EXERCISE REQUIREMENTS.
List every line in the entries below that contains the word "Jardim", matching its capitalization exactly.

MATERIAL PROVIDED.
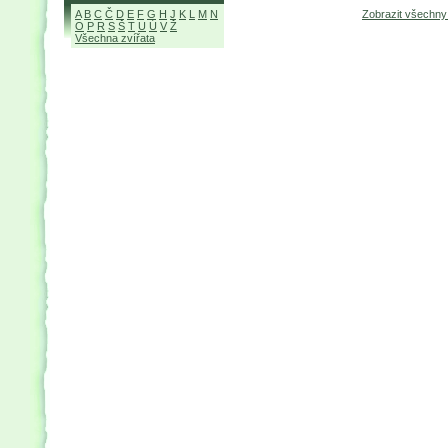
A
B
C
Č
D
E
F
G
H
J
K
L
M
N
Zobrazit všechn
O
P
R
S
Š
T
U
Ú
V
Ž
Všechna zvířata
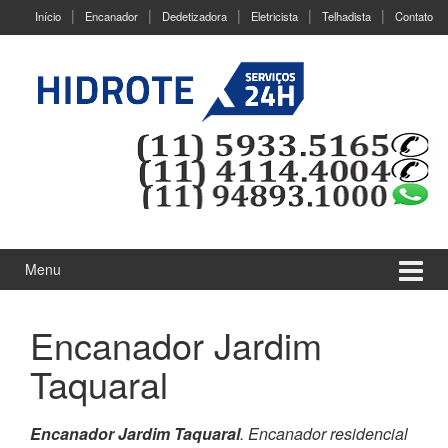
Ir
Pular
Início
Encanador
Dedetizadora
Eletricista
Telhadista
Contato
para
para
o
menu
Conteúdo
principal
Menu
Encanador Jardim
Taquaral
Encanador Jardim Taquaral
. Encanador residencial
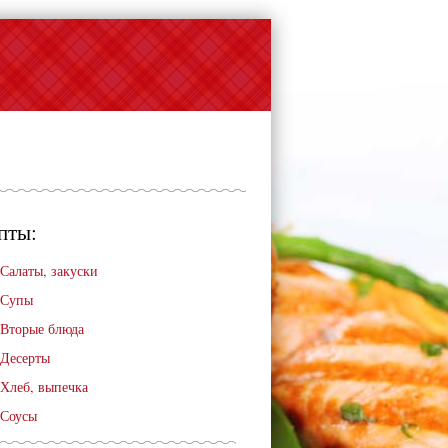
пты:
Салаты, закуски
Супы
Вторые блюда
Десерты
Хлеб, выпечка
Соусы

ANSWER BELOW.
Encanador Jardim
Encanador Jardim Taquaral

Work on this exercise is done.